Before their arrival in Coronado, many of these pioneers were enslaved or whose parents and multiple generations of their family who had been enslaved. Some, like Amos Hudgins and Edmund Marshall, heroically escaped slavery and participated in fighting for their personal freedom and the freedom for all Americans in the Civil War.
At the end of the Civil War, these families certainly rejoiced in the establishment of the Freedmen’s Bureau to support them, as the United States attempted to turn a new leaf as a multiracial democracy during the critically important Reconstruction period. Their hopes were most certainly crushed when Reconstruction was abandoned in 1877 and was replaced by a full embrace of Jim Crow. During that time they endured the terror of Night Riders and the rise of the KKK, and it is no surprise that when the chance came, they fled to the safety and better horizons out West in California.

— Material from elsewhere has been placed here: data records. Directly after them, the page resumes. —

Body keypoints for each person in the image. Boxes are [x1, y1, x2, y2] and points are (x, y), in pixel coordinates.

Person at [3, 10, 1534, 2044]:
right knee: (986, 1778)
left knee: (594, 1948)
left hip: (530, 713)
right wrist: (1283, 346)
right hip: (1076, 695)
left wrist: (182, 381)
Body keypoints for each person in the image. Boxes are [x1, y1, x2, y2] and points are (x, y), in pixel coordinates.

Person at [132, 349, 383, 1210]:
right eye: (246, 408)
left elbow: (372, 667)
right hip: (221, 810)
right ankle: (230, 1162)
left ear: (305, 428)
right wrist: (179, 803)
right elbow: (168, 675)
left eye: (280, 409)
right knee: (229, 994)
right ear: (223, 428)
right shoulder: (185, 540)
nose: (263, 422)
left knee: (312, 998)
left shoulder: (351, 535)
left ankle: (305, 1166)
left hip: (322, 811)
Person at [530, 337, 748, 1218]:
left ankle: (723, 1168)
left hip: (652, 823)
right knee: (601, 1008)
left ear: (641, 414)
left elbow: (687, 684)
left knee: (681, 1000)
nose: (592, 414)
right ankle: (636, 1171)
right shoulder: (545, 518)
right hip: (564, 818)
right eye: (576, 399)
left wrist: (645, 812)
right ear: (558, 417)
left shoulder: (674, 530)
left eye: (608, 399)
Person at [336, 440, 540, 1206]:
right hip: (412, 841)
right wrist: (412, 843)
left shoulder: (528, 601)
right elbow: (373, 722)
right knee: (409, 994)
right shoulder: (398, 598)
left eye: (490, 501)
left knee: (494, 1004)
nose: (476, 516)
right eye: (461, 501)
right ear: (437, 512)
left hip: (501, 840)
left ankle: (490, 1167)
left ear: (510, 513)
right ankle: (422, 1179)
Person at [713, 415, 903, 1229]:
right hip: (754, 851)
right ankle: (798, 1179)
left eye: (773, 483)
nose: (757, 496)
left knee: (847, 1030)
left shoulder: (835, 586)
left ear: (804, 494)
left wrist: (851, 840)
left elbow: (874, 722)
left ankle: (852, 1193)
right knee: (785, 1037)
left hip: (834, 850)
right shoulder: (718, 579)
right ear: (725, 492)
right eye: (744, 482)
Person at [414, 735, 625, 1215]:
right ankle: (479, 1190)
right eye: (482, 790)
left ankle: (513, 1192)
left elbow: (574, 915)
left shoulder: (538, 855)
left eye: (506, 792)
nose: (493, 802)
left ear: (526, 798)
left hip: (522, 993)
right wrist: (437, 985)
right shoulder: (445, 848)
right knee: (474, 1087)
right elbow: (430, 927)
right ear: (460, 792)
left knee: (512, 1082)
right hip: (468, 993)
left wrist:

Some, like Gus Thompson and the Marshall family, arrived in Coronado with the support and protection of Elisha Babcock, the dynamic visionary founder of Coronado and builder of the Hotel Del Coronado. Mr. Babcock came to Coronado with his young family from Evansville, Indiana (located just across the river from Henderson, Kentucky).
The photo below represented that promise of a new future. The photo is from 1887 or 1888, from the first school in Coronado. Among the unnamed children is most likely Richmond Marshall, age 14, son of former slave and civil war hero Edmund Marshall. It is a remarkably beautiful photo, and it remains the earliest proof of African Americans being resident in Coronado.
In the stories ahead, I hope to share more about what these families left behind in places like Henderson, Kentucky, and Topeka, Kansas, and the lives they built here in Coronado. They are truly American stories which represent how far we have come as a country, and the journey that remains ahead.